- _Fragmento seleccionado_
El único empleado que no parecía alarmarse porque cada día fuera a estos barrios marginales era Franklin, el recepcionista que durante las tardes estaba al frente del mostrador de este modesto hotel de tres estrellas. No se preocupaba como el resto y observaba los vídeos y las fotografías con interés pero sin atisbo alguno de sorpresa.
Deduzco que esto se debe en primer lugar a que el hijo de Franklin, que reside en Barcelona, es periodista, así que comprende cómo es esta profesión (bueno, también algún colega me llamó español maluco en las favelas, pero esa es otra historia). En segundo lugar, al hecho de que este hombre corpulento, imponente tras el mostrador del hotel, fue soldado durante su juventud, por lo que un tiroteo no lo conmueve demasiado.
Cuando era adolescente, Franklin, que es judío, abandonó Brasil y se fue a Israel con el sueño de comenzar una nueva vida. Estuvo allí diez años. Luchó en la Guerra de los Seis Días y en la de Yom Kippur. Con él mantuve larguísimas conversaciones sobre Israel y Palestina. Le conté que estuve en Gaza el año pasado y que escribí un libro que saldrá a finales de mayo.
Todo un privilegio escuchar hablar a Franklin, un testigo privilegiado de la historia reciente de Oriente Próximo, uno de sus protagonistas. Me contó con lujo de detalle cómo habían sido las operaciones militares, y cómo las había vivido.
Su visión de Israel es muy crítica. Cree que la ocupación de los Territorios Palestinos, en la que él participó, fue un grave error. Y no tiene buenos recuerdos de aquellos años. «Di lo mejor de mi vida, mi juventud, por una causa errónea», me dijo. Volvió una vacaciones a Río de Janeiro, se enamoró y decidió que se quedaba en Brasil.
Franklin, que es un apasionado de la cultura judía, me narró cómo los primeros inmigrantes llegaron a Brasil. Me dijo que en Río de Janeiro hay 30 mil y que en Sao Paulo hay 160 mil. Y me habló de sus tradiciones. Otra de las piezas que, junto a la aportación árabe de la que escribía ayer, y sumada a los elementos europeos, africanos y aborígenes, conforman el colorido y diverso mosaico de la cultura brasilera.
Este país vasto y apasionante que desde el Amazonas del caucho y los indígenas, pasando por la Bahía negra y sincrética de Jorge Amado, avanza espléndido, con infinidad de caras y matices hasta el sur gaucho de los inmigrantes italianos y alemanes rubios de ojos celestes.
Editar vídeos en un ordenador portátil suele ser una tarea infructuosa. La cantidad de información que maneja hace que se cuelgue y que una y otra vez lo tenga que volver a encender. También locutar sin micrófono, usando una grabadora digital, y subtitular sin un programa específico hacen que el proceso sea lento, además del tiempo que la información tarda en subir a Internet. Por eso, los días que tocaba vídeo sabía que me esperaba una larga noche de trabajo.

- _Detalles de la tarea_
Extrae literalmente la parte del fragmento seleccionado que comienza con «El único empleado» y sigue hasta «lo conmueve demasiado.».

- _Material proporcionado_
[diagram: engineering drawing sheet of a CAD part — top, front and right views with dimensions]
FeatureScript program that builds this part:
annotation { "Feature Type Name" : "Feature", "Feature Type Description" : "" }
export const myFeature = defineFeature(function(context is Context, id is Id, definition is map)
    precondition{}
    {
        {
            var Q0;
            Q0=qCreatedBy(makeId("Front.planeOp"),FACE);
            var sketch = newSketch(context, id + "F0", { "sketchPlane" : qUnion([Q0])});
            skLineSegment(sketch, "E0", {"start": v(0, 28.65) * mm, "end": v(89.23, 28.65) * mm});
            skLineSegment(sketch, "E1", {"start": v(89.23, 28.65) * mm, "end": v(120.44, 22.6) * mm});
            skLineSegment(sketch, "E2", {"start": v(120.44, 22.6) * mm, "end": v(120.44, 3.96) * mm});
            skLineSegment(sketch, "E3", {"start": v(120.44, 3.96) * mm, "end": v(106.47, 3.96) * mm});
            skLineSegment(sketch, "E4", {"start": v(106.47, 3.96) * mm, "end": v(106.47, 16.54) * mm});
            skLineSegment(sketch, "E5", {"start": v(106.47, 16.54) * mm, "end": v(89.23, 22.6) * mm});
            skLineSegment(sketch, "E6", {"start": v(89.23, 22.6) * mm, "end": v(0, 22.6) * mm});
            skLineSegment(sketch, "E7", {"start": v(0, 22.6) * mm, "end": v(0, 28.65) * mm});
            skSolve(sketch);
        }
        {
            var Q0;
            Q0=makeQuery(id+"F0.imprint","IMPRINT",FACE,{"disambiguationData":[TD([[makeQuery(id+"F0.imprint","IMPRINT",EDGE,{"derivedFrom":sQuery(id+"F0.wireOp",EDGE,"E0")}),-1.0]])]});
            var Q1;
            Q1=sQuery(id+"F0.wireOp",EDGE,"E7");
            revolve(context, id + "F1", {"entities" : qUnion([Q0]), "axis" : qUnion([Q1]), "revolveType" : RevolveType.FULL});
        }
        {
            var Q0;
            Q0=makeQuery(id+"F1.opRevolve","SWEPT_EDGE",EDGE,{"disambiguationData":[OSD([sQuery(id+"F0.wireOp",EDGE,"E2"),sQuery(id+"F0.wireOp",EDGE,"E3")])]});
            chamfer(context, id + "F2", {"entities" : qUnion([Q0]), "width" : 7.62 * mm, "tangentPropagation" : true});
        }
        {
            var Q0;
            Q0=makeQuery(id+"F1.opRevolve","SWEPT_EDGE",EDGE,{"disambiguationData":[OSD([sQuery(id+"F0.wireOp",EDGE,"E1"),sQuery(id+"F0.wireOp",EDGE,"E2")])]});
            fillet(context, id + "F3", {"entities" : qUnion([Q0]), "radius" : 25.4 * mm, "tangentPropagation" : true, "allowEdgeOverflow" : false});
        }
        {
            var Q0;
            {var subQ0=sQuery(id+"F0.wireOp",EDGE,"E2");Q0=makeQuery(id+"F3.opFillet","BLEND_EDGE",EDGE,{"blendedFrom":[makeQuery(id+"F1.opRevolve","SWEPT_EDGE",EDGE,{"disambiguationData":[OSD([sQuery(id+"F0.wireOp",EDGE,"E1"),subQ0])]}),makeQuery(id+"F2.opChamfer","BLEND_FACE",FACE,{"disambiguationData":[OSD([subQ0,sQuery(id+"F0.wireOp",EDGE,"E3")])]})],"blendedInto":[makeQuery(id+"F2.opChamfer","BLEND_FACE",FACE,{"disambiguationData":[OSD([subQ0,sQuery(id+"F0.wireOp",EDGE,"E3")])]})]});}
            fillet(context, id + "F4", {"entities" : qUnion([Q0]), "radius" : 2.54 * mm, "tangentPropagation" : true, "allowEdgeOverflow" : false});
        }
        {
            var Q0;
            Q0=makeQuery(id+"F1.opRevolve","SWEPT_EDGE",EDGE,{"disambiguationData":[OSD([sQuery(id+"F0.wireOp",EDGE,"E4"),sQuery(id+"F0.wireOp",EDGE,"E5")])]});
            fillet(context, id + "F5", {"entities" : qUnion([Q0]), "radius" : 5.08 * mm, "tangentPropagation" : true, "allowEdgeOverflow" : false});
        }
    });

- _Respuesta a continuación_
El único empleado que no parecía alarmarse porque cada día fuera a estos barrios marginales era Franklin, el recepcionista que durante las tardes estaba al frente del mostrador de este modesto hotel de tres estrellas. No se preocupaba como el resto y observaba los vídeos y las fotografías con interés pero sin atisbo alguno de sorpresa.
Deduzco que esto se debe en primer lugar a que el hijo de Franklin, que reside en Barcelona, es periodista, así que comprende cómo es esta profesión (bueno, también algún colega me llamó español maluco en las favelas, pero esa es otra historia). En segundo lugar, al hecho de que este hombre corpulento, imponente tras el mostrador del hotel, fue soldado durante su juventud, por lo que un tiroteo no lo conmueve demasiado.